As far as I’m concerned—and again, both the CDC and AAP are with me on this—there is no reason to stop breastfeeding or not initiate breastfeed or freak out about your past breastfeeding experience, just because of a study like this.

That being said, none of this means we should just sit back and let ourselves and our kids grow up drenched in chemicals. Some of the leakage of toxic chemicals into our environment is out of our control (I’m going to go ahead and blame consumerism and capitalism for this). But there are some things we can do to minimize PFAS getting into our bodies, our kids’ bodies, and into our breast milk.
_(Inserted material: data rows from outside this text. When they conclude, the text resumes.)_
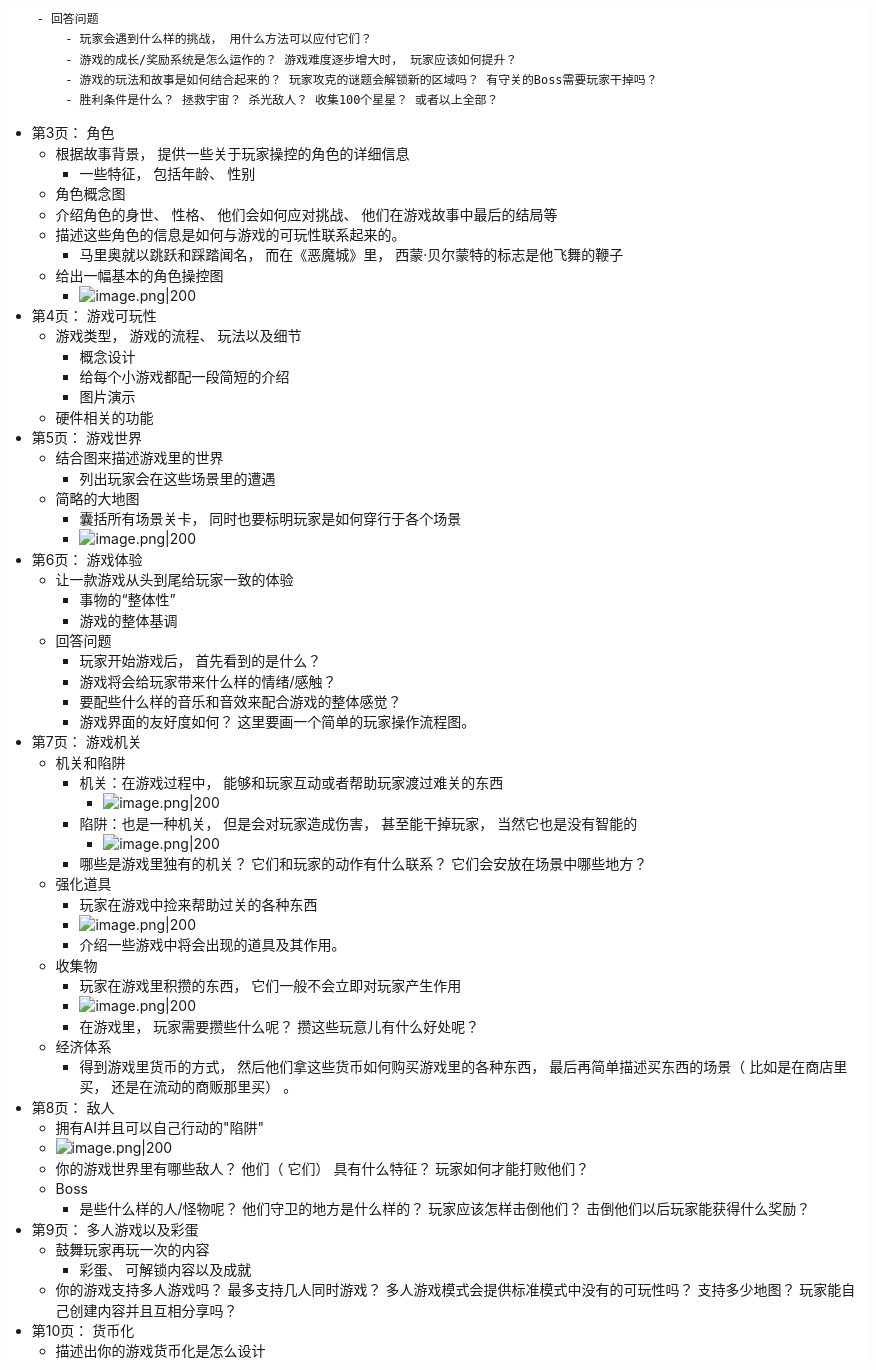 		- 回答问题
			- 玩家会遇到什么样的挑战， 用什么方法可以应付它们？
			- 游戏的成长/奖励系统是怎么运作的？ 游戏难度逐步增大时， 玩家应该如何提升？
			- 游戏的玩法和故事是如何结合起来的？ 玩家攻克的谜题会解锁新的区域吗？ 有守关的Boss需要玩家干掉吗？
			- 胜利条件是什么？ 拯救宇宙？ 杀光敌人？ 收集100个星星？ 或者以上全部？
- 第3页： 角色
	- 根据故事背景， 提供一些关于玩家操控的角色的详细信息
		- 一些特征， 包括年龄、 性别
	- 角色概念图
	- 介绍角色的身世、 性格、 他们会如何应对挑战、 他们在游戏故事中最后的结局等
	- 描述这些角色的信息是如何与游戏的可玩性联系起来的。
		- 马里奥就以跳跃和踩踏闻名， 而在《恶魔城》里， 西蒙·贝尔蒙特的标志是他飞舞的鞭子
	- 给出一幅基本的角色操控图
		- ![image.png|200](https://997523841-1323914366.cos.ap-shanghai.myqcloud.com/20240411104130.png)
- 第4页： 游戏可玩性
	- 游戏类型， 游戏的流程、 玩法以及细节
		- 概念设计
		- 给每个小游戏都配一段简短的介绍
		- 图片演示
	- 硬件相关的功能
- 第5页： 游戏世界
	- 结合图来描述游戏里的世界
		- 列出玩家会在这些场景里的遭遇
	- 简略的大地图
		- 囊括所有场景关卡， 同时也要标明玩家是如何穿行于各个场景
		- ![image.png|200](https://997523841-1323914366.cos.ap-shanghai.myqcloud.com/20240411104948.png)
- 第6页： 游戏体验
	- 让一款游戏从头到尾给玩家一致的体验
		- 事物的“整体性”
		- 游戏的整体基调
	- 回答问题
		- 玩家开始游戏后， 首先看到的是什么？
		- 游戏将会给玩家带来什么样的情绪/感触？
		- 要配些什么样的音乐和音效来配合游戏的整体感觉？
		- 游戏界面的友好度如何？ 这里要画一个简单的玩家操作流程图。
- 第7页： 游戏机关
	- 机关和陷阱
		- 机关：在游戏过程中， 能够和玩家互动或者帮助玩家渡过难关的东西
			- ![image.png|200](https://997523841-1323914366.cos.ap-shanghai.myqcloud.com/20240411111702.png)
		- 陷阱：也是一种机关， 但是会对玩家造成伤害， 甚至能干掉玩家， 当然它也是没有智能的
			- ![image.png|200](https://997523841-1323914366.cos.ap-shanghai.myqcloud.com/20240411111745.png)
		- 哪些是游戏里独有的机关？ 它们和玩家的动作有什么联系？ 它们会安放在场景中哪些地方？
	- 强化道具
		- 玩家在游戏中捡来帮助过关的各种东西
		- ![image.png|200](https://997523841-1323914366.cos.ap-shanghai.myqcloud.com/20240411111906.png)
		- 介绍一些游戏中将会出现的道具及其作用。
	- 收集物
		- 玩家在游戏里积攒的东西， 它们一般不会立即对玩家产生作用
		- ![image.png|200](https://997523841-1323914366.cos.ap-shanghai.myqcloud.com/20240411112002.png)
		- 在游戏里， 玩家需要攒些什么呢？ 攒这些玩意儿有什么好处呢？
	- 经济体系
		- 得到游戏里货币的方式， 然后他们拿这些货币如何购买游戏里的各种东西， 最后再简单描述买东西的场景（ 比如是在商店里买， 还是在流动的商贩那里买） 。
- 第8页： 敌人
	- 拥有AI并且可以自己行动的"陷阱"
	- ![image.png|200](https://997523841-1323914366.cos.ap-shanghai.myqcloud.com/20240411112246.png)
	- 你的游戏世界里有哪些敌人？ 他们（ 它们） 具有什么特征？ 玩家如何才能打败他们？
	- Boss
		- 是些什么样的人/怪物呢？ 他们守卫的地方是什么样的？ 玩家应该怎样击倒他们？ 击倒他们以后玩家能获得什么奖励？
- 第9页： 多人游戏以及彩蛋
	- 鼓舞玩家再玩一次的内容
		- 彩蛋、 可解锁内容以及成就
	- 你的游戏支持多人游戏吗？ 最多支持几人同时游戏？ 多人游戏模式会提供标准模式中没有的可玩性吗？ 支持多少地图？ 玩家能自己创建内容并且互相分享吗？
- 第10页： 货币化
	- 描述出你的游戏货币化是怎么设计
The AAP has some excellent tips, including:

  • Inquire about your community water levels of PFAS
  • If there are high levels of PFAS in your water, filter your water with a filter that’s been certified to remove PFAS
  • Use filtered water when mixing formula or preparing your baby’s foods (pre-mixed formula could work too)
  • Check your local fish advisories for PFAS contamination before eating locally-sourced seafoods or fish products
  • Stay on top of dust in your home, as PFAS tend to build up in dust
  • Stop using Teflon products and non-stick pans, especially if they are chipped
  • Avoid microwave popcorn, as the bags have high levels of PFAS
  • Decrease your use of takeout containers, as many are coated with PFAS
  • Don’t buy stain-resistant carpets, fabrics, and upholstery, since many are high in PFAS

It feels good to know there are little things we can all do to reduce our exposure to PFAS, right? As for what to do if you are breastfeeding your baby now, and you are concerned about their exposure to PFAS, you can take heart in knowing that there are still so many benefits to breastfeeding, and no medical organization is encouraging weaning because of PFAS. That being said, if you have any concerns about your own health or your baby’s health, be sure to reach out to your doctor. That’s what they are there for.